Taking Photographs

If we limit our vision to the real world, we will forever be fighting on the wrong side of things, working only to make our photographs equal to what we see out there, but no better.

Galen Rowell from his book "Mountain Light".

I share Galen Rowell's view, which is why as a landscape specialist, I strive to be an artist not a documentary photographer. If you want to know what the world looks like, look out the window. If you're looking for something more interesting and inspirational, check out my photos.

I grew up shooting landscape photographs on Kodachrome film in the fifties and sixties. But I also often carried a second camera loaded with B&W film, because some scenes lend themselves to B&W rendering. Plus I could easily develop and print black & white film in my own darkroom; whereas only Kodak could process Kodachrome and color printing could only be done by commercial lab.
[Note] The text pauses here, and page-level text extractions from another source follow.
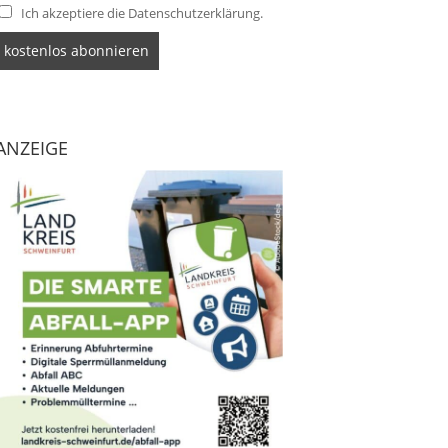
Ich akzeptiere die Datenschutzerklärung.
ANZEIGE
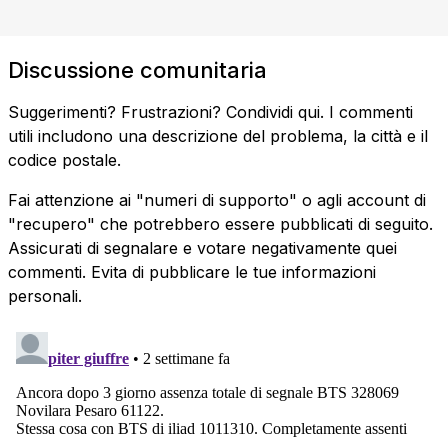
Discussione comunitaria
Suggerimenti? Frustrazioni? Condividi qui. I commenti
utili includono una descrizione del problema, la città e il
codice postale.
Fai attenzione ai "numeri di supporto" o agli account di
"recupero" che potrebbero essere pubblicati di seguito.
Assicurati di segnalare e votare negativamente quei
commenti. Evita di pubblicare le tue informazioni
personali.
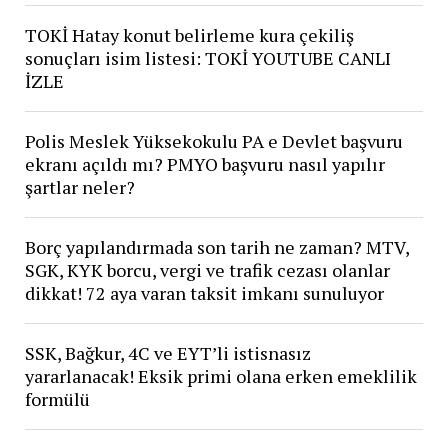
TOKİ Hatay konut belirleme kura çekiliş
sonuçları isim listesi: TOKİ YOUTUBE CANLI
İZLE
Polis Meslek Yüksekokulu PA e Devlet başvuru
ekranı açıldı mı? PMYO başvuru nasıl yapılır
şartlar neler?
Borç yapılandırmada son tarih ne zaman? MTV,
SGK, KYK borcu, vergi ve trafik cezası olanlar
dikkat! 72 aya varan taksit imkanı sunuluyor
SSK, Bağkur, 4C ve EYT’li istisnasız
yararlanacak! Eksik primi olana erken emeklilik
formülü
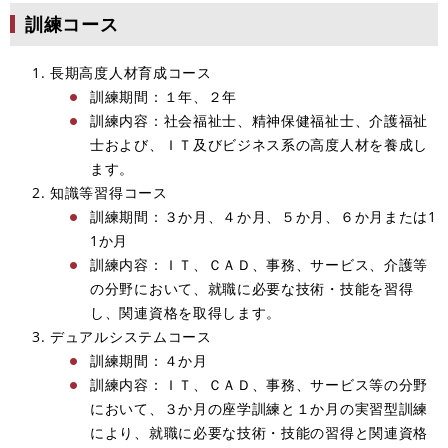
訓練コース
長期高度人材育成コース
訓練期間：１年、２年
訓練内容：社会福祉士、精神保健福祉士、介護福祉
士および、ＩＴ及びビジネス系の高度人材を養成し
ます。
知識等習得コース
訓練期間：３か月、４か月、５か月、６か月または1
1か月
訓練内容：ＩＴ、ＣＡＤ、事務、サービス、介護等
の分野において、就職に必要な技術・技能を習得
し、関連資格を取得します。
デュアルシステムコース
訓練期間：４か月
訓練内容：ＩＴ、ＣＡＤ、事務、サービス等の分野
において、３か月の座学訓練と１か月の実習型訓練
により、就職に必要な技術・技能の習得と関連資格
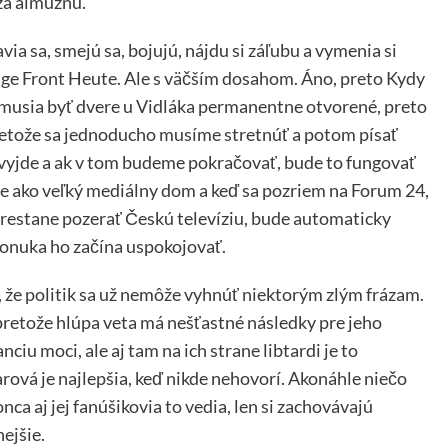
za almužnu.
avia sa, smejú sa, bojujú, nájdu si záľubu a vymenia si
Junge Front Heute. Ale s väčším dosahom. Áno, preto Kydy
 musia byť dvere u Vidláka permanentne otvorené, preto
Pretože sa jednoducho musíme stretnúť a potom písať
yjde a ak v tom budeme pokračovať, bude to fungovať
jšie ako veľký mediálny dom a keď sa pozriem na Forum 24,
 prestane pozerať Českú televíziu, bude automaticky
ponuka ho začína uspokojovať.
si, že politik sa už nemôže vyhnúť niektorým zlým frázam.
pretože hlúpa veta má nešťastné následky pre jeho
ciu moci, ale aj tam na ich strane libtardi je to
ová je najlepšia, keď nikde nehovorí. Akonáhle niečo
ca aj jej fanúšikovia to vedia, len si zachovávajú
ejšie.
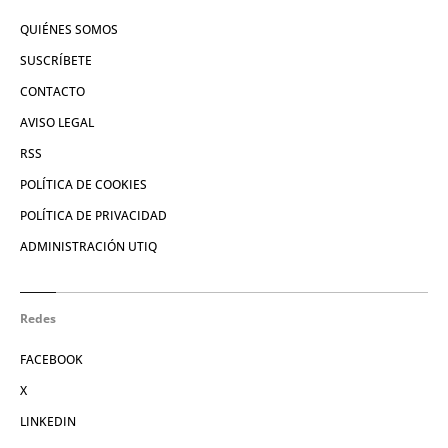
QUIÉNES SOMOS
SUSCRÍBETE
CONTACTO
AVISO LEGAL
RSS
POLÍTICA DE COOKIES
POLÍTICA DE PRIVACIDAD
ADMINISTRACIÓN UTIQ
Redes
FACEBOOK
X
LINKEDIN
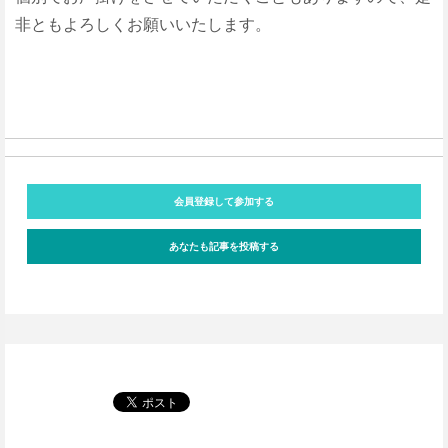
非ともよろしくお願いいたします。
会員登録して参加する
あなたも記事を投稿する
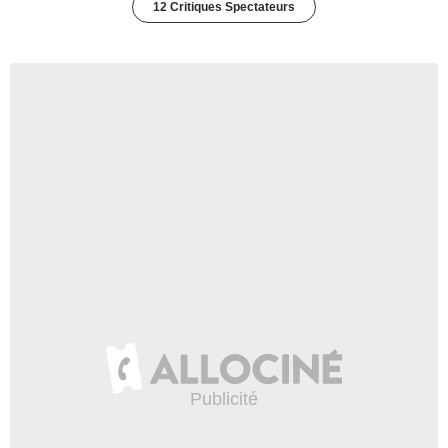
12 Critiques Spectateurs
During the first three generations of digital cameras, I continued to carry two or three cameras: one digital, plus one 35mm and often one 6cm x 6cm both loaded with Fuji Provia professional color transparency film.

But since 2012 when Nikon introduced their first very high (36mp) resolution digital camera, I have used that body exclusively. The color density and clarity of these images are superior to even my larger size film images.

Now when I go into the field, I never run out of film and am always able to experiment with as many different exposures or viewpoints as I want in distant locations and often in rapidly changing light too. I never rely on my camera to process the files, but just to capture the RAW digital data for me to work with later.

Curiously there are a few "Neanderthals" left who still shoot large format B&W film, mostly because there are enough gallery curators who view all fine art landscape photography through a rear-view mirror, and thus see Edward Weston, Ansel Adams and their "want-a-be" imitators as the only true artists in the field. But this niche and it's supporters are dieing rapidly, literally.

If color film had been developed before black & white, would there ever have been B&W film?

Making Photographs

Today almost all photographers print their photos digitally, regardless of how the original image was captured. Film images are digitized by scanning them, and converting the color transparency or negative to a digital file. Digital files are used for individual fine art prints as well as mass-market printing of books and posters. Any digital file can be printed in color or black & white, depending on the artist's preference.

The introduction of Adobe Photoshop in the 90's along with digital color printers made it possible to print both color and B&W images without a darkroom and lots of nasty chemicals. In the printing process, it enabled photographers to more easily control the contrast and the shadow/highlight details as well as the color saturation and tonal balance. The combination of Photoshop and high-resolution, archival digital printers enabled an experienced photographer to efficiently do everything that used to be a tedious and time consuming trial and error process. Still to create an exhibition worthy print usually takes me anywhere from 6-8 hours and numerous test prints.

Since the mid-nineties, I have relied on Adobe Photoshop to process my photographs and make my prints. Because I was originally trained as a darkroom photographer and printer, the tools and techniques in Adobe Photoshop are all very familiar to me. But more important, the Photoshop process enables me to more effectively recreate the overall experience that inspired me to take the photograph. When I am shooting something that excites me, the visual as well as the other sensory experiences from the location come back to me when I am processing those files in my studio.

When I use the words “sensory experience”,  I mean the effect of the sights, sounds and even smells of the desert at dawn as the sun slowly lights up the tops of the peaks and the birds and animals become active. Or the feeling in the air that the fog brings in as soon as the sun sinks below the horizon on an ocean beach.

Photoshop lets me control essential emotional elements of my images: such as the saturation of individual colors and the contrast in selected areas of an image. Plus I am able to produce a composite image from two or more images taken at the same time, but with different exposure values, in order to cover the full range of details from the highlights to the shadows, just as my eyes saw them.